Thursday, July 9, 2015

The Confederate Flag: Every American's Heritage

Picture from pagecovers.com


I’ve been quiet for over month now as I’ve been working fulltime then coming home to stressful to-do lists related to grad school, and because I’ve been trying to transition the blog to a website before posting again. But the transition is proving to be more arduous than I had hoped and things keep coming up that I’d like to comment on, so here I am.

Specifically, I’d really like to put my two cents in concerning the current Confederate flag controversy. There’s been a lot said on this already, and the issue is certainly more complicated than simply “if you support the flag, you’re racist.”

I understand that there is a debate concerning the south’s motivation for attempting to secede. Some would argue that slavery was only one in a host of state’s rights issues, and was not the sole reason that young men, many of whom came from poor families that couldn’t even afford slaves, chose to take up arms and risk their lives. Many would also argue that the Confederate flag can be waved as a sign of southern pride and heritage rather than prejudice or hatred.

The purpose of this blog is not to investigate history and modern interpretations of it. Nor is it an attempt to label those who would argue for the flag as a symbol of heritage to be a pack of liars. As a matter of fact, for the purpose of the point I’d like to make here we can give those folks the benefit of a doubt.

Let’s discuss the flag in that framework...as a symbol of heritage. I can see that. As a matter of fact, I emphatically agree.

But that’s the very issue. The Confederate flag is a huge piece of America’s heritage. It’s a symbol from a very important part of our history...our Civil War. A war that tore a fledgling nation in two and threatened to destroy the new country that so many had died to create just the century before.

The Confederate battle flag a part of everyone’s heritage, not just white people and not just white southerners. Many people died fighting for it, and many people died fighting against it. For many people it promised freedom from the Union, but for many others it threatened to bar the freedom to live and dream and act as human beings rather than a pieces of property. 

Yes, it makes many feel regional pride and reminds them of the land their ancestors died to protect. But for the majority of our country’s African American population, it stands for a war that was fought at least in part to keep them in slavery. And even to other whites, it represents the rebellion their ancestors died to quell.

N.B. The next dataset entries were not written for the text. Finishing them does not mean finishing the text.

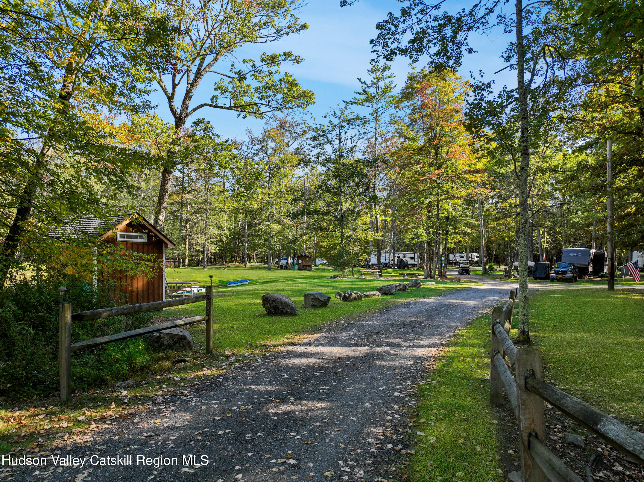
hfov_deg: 71.6
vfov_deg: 56.8
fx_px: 446
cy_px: 241
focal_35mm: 24
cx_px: 322
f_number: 2.8
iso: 120
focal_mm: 12.29
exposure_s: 1/20
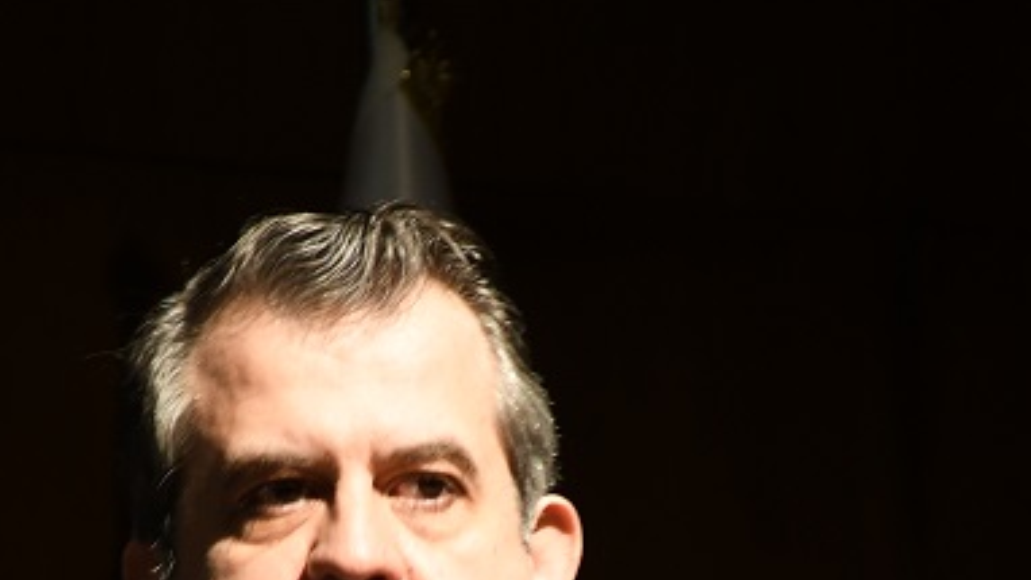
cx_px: 463
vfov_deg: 3.5
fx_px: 9515
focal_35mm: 348
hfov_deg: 6.2
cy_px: 836
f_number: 5.3
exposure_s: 1/20
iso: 1000
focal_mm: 85
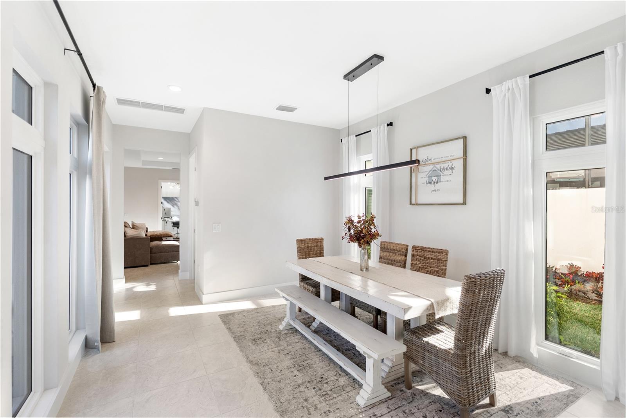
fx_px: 278
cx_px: 313
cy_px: 209
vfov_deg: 73.8
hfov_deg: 96.7
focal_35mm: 16
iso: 125
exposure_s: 1/160
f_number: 2.8
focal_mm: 16
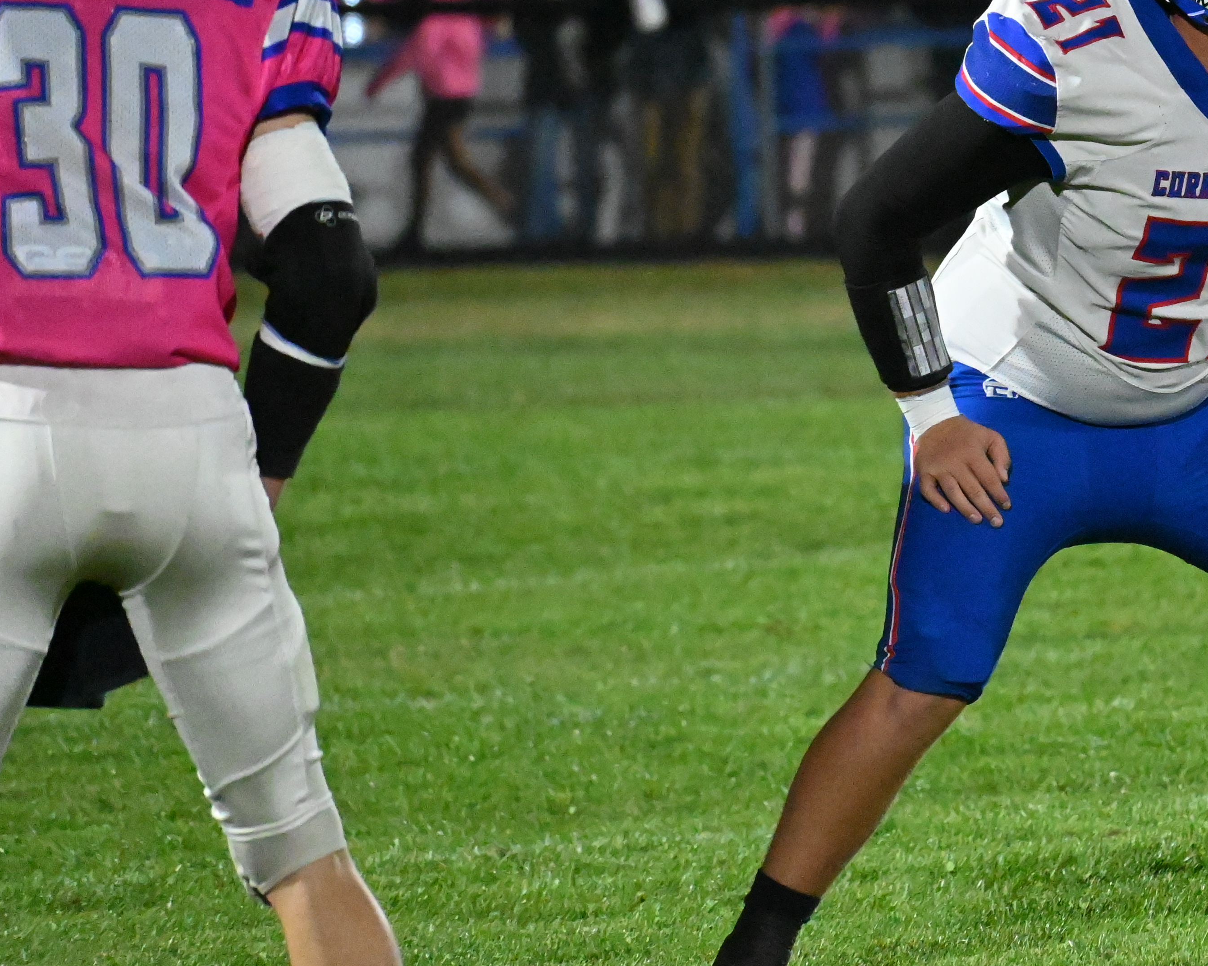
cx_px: 1218
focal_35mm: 585
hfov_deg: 3.3
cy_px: 337
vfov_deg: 2.6
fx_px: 20915
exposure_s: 1/500
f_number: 5.6
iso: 12800
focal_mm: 200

It represents a piece of everyone’s history, it makes everyone feel something, it harkens back to many view points of the American past.

Now am I saying that people don’t have the right to express themselves? No. Am I saying that anyone has the right to not be offended? No.

Firstly, this isn’t just “removing everything that offends someone,” as one of my Facebook friends so painfully put it. The flag is not simply "something that offends someone." That is both an inaccurate and insensitive way to refer to a symbol that reminds millions of people of the inequality that still effects their socioeconomic status today and reminds even more of us of the racial tensions we are so pained to see dividing our beloved nation.

Secondly, this isn’t just an issue of American citizens expressing themselves. The debate has largely focused on Confederate flags in public areas, such as the flag now being removed from the grounds of the South Carolina State House.

Basically, it comes down to this: to campaign for the Confederate flag to remain in public areas is not simply to champion a symbol which has positive associations for you. It’s to stick a middle finger right up at the rest of us, black and white, who have negative associations with the flag.


You’re not just saying “my heritage is important.” What you’re saying is “my heritage is more important and has more of a right to be seen than yours.”